The SPICA mission is a joint European-Japanese project to realize an infrared space observatory with a cryogenically cooled telescope aimed to achieve background limited performance.  The launch and operations of SPICA are anticipated for the end of the next decade. 

SPICA is designed to explore the Universe at mid- to far-IR wavelengths between 12-230µm, with unprecedented sensitivity and unique spectroscopic capabilities. With its 2.5m primary mirror actively cooled to < 8K, SPICA will achieve a gain in sensitivity of more than two orders of magnitude over both Spitzer and Herschel in the mid and far-IR – a gigantic leap in capabilities for exploring the universe.

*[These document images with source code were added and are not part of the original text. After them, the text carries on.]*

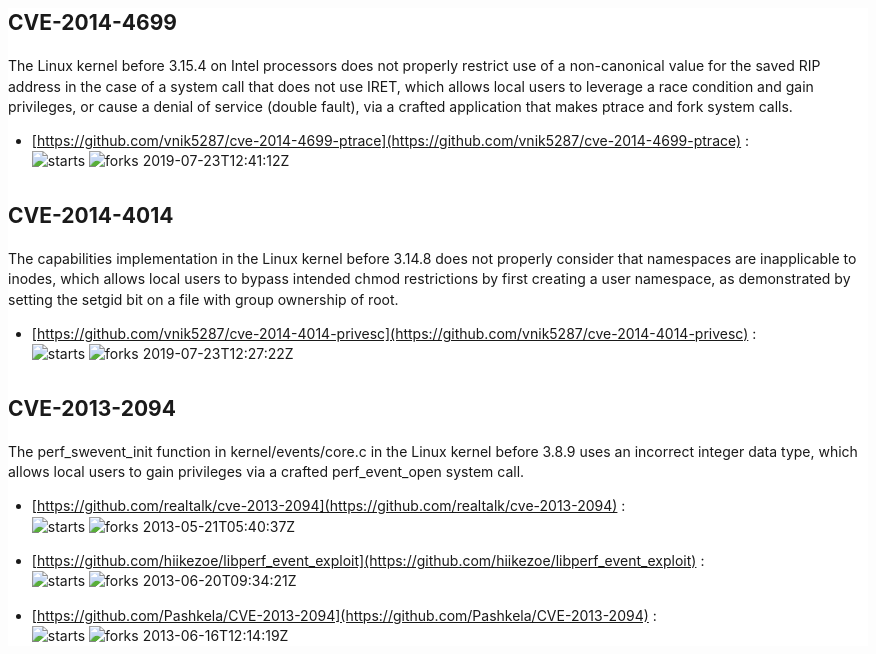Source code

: ## CVE-2014-4699
 The Linux kernel before 3.15.4 on Intel processors does not properly restrict use of a non-canonical value for the saved RIP address in the case of a system call that does not use IRET, which allows local users to leverage a race condition and gain privileges, or cause a denial of service (double fault), via a crafted application that makes ptrace and fork system calls.

- [https://github.com/vnik5287/cve-2014-4699-ptrace](https://github.com/vnik5287/cve-2014-4699-ptrace) :  
![starts](https://img.shields.io/github/stars/vnik5287/cve-2014-4699-ptrace.svg) 
![forks](https://img.shields.io/github/forks/vnik5287/cve-2014-4699-ptrace.svg) 
2019-07-23T12:41:12Z

## CVE-2014-4014
 The capabilities implementation in the Linux kernel before 3.14.8 does not properly consider that namespaces are inapplicable to inodes, which allows local users to bypass intended chmod restrictions by first creating a user namespace, as demonstrated by setting the setgid bit on a file with group ownership of root.

- [https://github.com/vnik5287/cve-2014-4014-privesc](https://github.com/vnik5287/cve-2014-4014-privesc) :  
![starts](https://img.shields.io/github/stars/vnik5287/cve-2014-4014-privesc.svg) 
![forks](https://img.shields.io/github/forks/vnik5287/cve-2014-4014-privesc.svg) 
2019-07-23T12:27:22Z

## CVE-2013-2094
 The perf_swevent_init function in kernel/events/core.c in the Linux kernel before 3.8.9 uses an incorrect integer data type, which allows local users to gain privileges via a crafted perf_event_open system call.

- [https://github.com/realtalk/cve-2013-2094](https://github.com/realtalk/cve-2013-2094) :  
![starts](https://img.shields.io/github/stars/realtalk/cve-2013-2094.svg) 
![forks](https://img.shields.io/github/forks/realtalk/cve-2013-2094.svg) 
2013-05-21T05:40:37Z

- [https://github.com/hiikezoe/libperf_event_exploit](https://github.com/hiikezoe/libperf_event_exploit) :  
![starts](https://img.shields.io/github/stars/hiikezoe/libperf_event_exploit.svg) 
![forks](https://img.shields.io/github/forks/hiikezoe/libperf_event_exploit.svg) 
2013-06-20T09:34:21Z

- [https://github.com/Pashkela/CVE-2013-2094](https://github.com/Pashkela/CVE-2013-2094) :  
![starts](https://img.shields.io/github/stars/Pashkela/CVE-2013-2094.svg) 
![forks](https://img.shields.io/github/forks/Pashkela/CVE-2013-2094.svg) 
2013-06-16T12:14:19Z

The SPICA observatory will offer the community a unique astronomical facility, able to cover a broad spectral range to unprecedented depths (a few 10-20 W/m2 for spectroscopy, 5σ, 1hour). Such an exceptional leap in performance is destined to produce many exceptional scientific advances. 

The mission builds on heritage from the earlier infrared missions both in Europe and Japan, and profits fully from the advances in modern detector technologies. Combined with an extremely low background cold telescope this new generation of detectors will yield a world class observatory with unprecedented sensitivity in the infrared.